Now, just to clarify, by exercise I mean ‘light’ fitness after the initial 6-8 week clearance by my GP & Midwife.


Before we get into the nitty gritty of it all, please allow me to introduce myself.

I am currently 12 weeks post-partum from having my 3rd gorgeous baby boy.

I am an overly proud Mumma of now 4 beautiful children - 3 boys and 1 girl aged 15 years, 13 years, 11 years and 3 months of age.

I have worked in the fitness industry as a Personal Trainer and competition prep coach for the past 6 years. Working with women of all shapes and sizes to become the healthiest, happiest most confident versions of themselves whilst educating them of the importance of overall health, nourishment, longevity and lifestyle.

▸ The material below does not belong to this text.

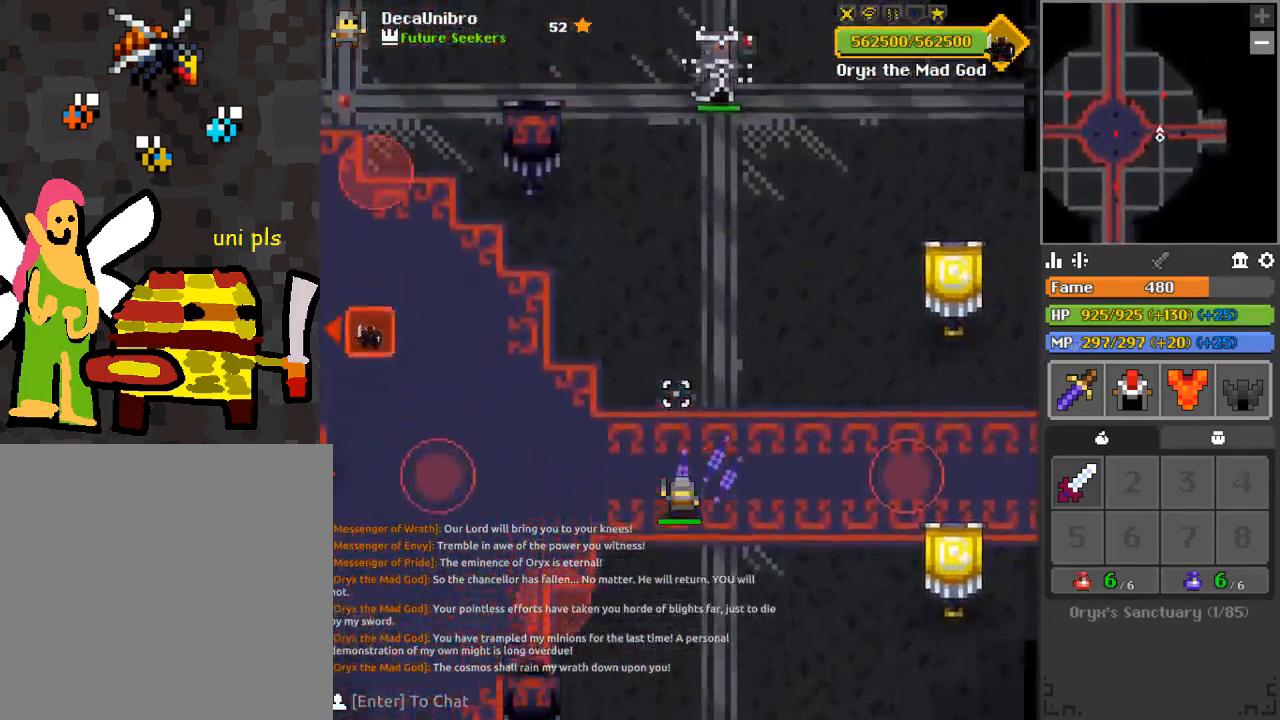
{"keys": ["d", "q", "w"], "mouse": ["left"], "events": [[100, "space", "down"], [133, "q", "down"], [200, "q", "up"], [233, "d", "down"], [250, "space", "up"], [350, "d", "up"], [467, "d", "down"], [467, "q", "down"]]}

I am a passionate advocate for women’s health and I am excited to share with you all some of my tips and tricks to post-partum training utilising my most FAVE booty bands of all.

Firstly, I would encourage you all to have clearance from your GP or midwife before starting any fitness activities post pregnancy.

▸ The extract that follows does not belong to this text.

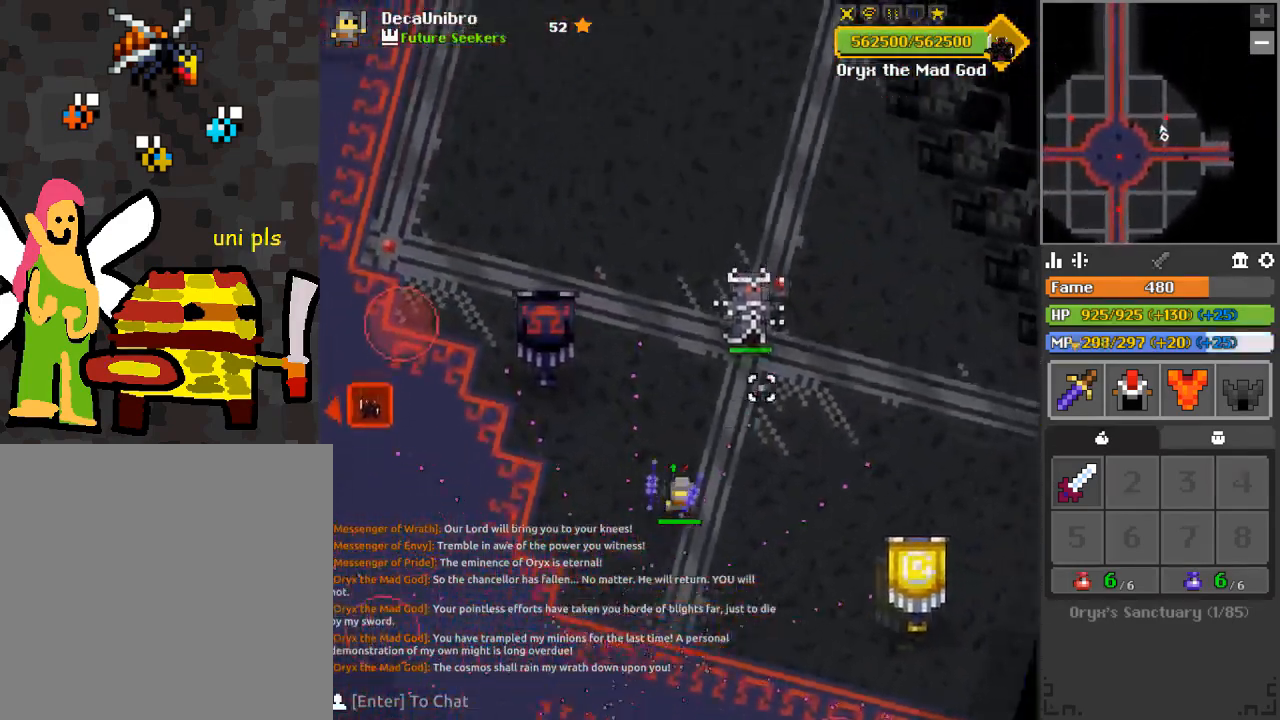
{"keys": ["q", "w"], "mouse": ["left"], "events": [[167, "w", "up"], [484, "w", "down"], [501, "d", "up"]]}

It is recommended to avoid any exercise for the first 6-8 weeks postpartum and also avoid ANY abdominal exercises such as crunches, planks, sit-ups and leg raises until your abdominal wall has returned to its original position or close to. This will vary from person to person dependant of your birth experience and also your level of fitness pre and post pregnancy.


Deep transverse abdominal exercises are recommended to assist in bringing the rectus abdominal wall back to its original position. You can do this by lying on your back, drawing the belly button into the spine and imagining that you are trying to bring your hip bones together. Hold for as many secs as possible (up to 10 secs max) while keeping your upper abdomen relaxed and breathing normally. This is just one of the many exercises you can do to help strengthen the core and prepare it for more intense workouts later down the track.


My recommendation would be to see a physio to assist you with this type of post-partum recovery and ensuring a healthy transition back into your fitness routine.


I know this doesn’t sound overly exciting to you at this point, but I promise, you will be thanking yourself later for taking the time to do the important work to prevent injury down the track.


Now I know you have probably had this drilled into you already about the importance of pelvic floor exercise and I am here to drill it in a little more. Not only is it great to prevent the embarrassing moment of wetting yourself when you sneeze or cough in public or do a star jump in your first fitness class, but it is super important to prevent injury and worst-case scenario, prolapse.


Doing these exercises daily will improve your core strength and avoid injury.


Most importantly LISTEN TO YOUR BODY. You know your body more than anyone else.


Ok, now the important stuff is out of the way, let’s have some fun with a great post-partum DIY home workout with our groovy #AuraEveGirlGang booty bands.

Start easy and increase the intensity over time. 


In this workout I have used the booty bands and booty loops


  •      Swiss Ball Wall Squats 3 sets of 12
  •      Wall Sit 3 x 30-60 secs hold
  •      Squat with overhead press 3 x 10
  •      Kneel Downs 3 x 8 alternating leading leg
  •      Kneeling Kickbacks 3 x 10 each leg 

  • Whilst participating in this workout please focus on activating the transverse abdominal wall along with the pelvic floor for optimal support and strength throughout your workout. 

    Be sure to always stretch upon finishing your workout to assist with range of motion, flexibility and strength and of course muscle recovery and injury prevention.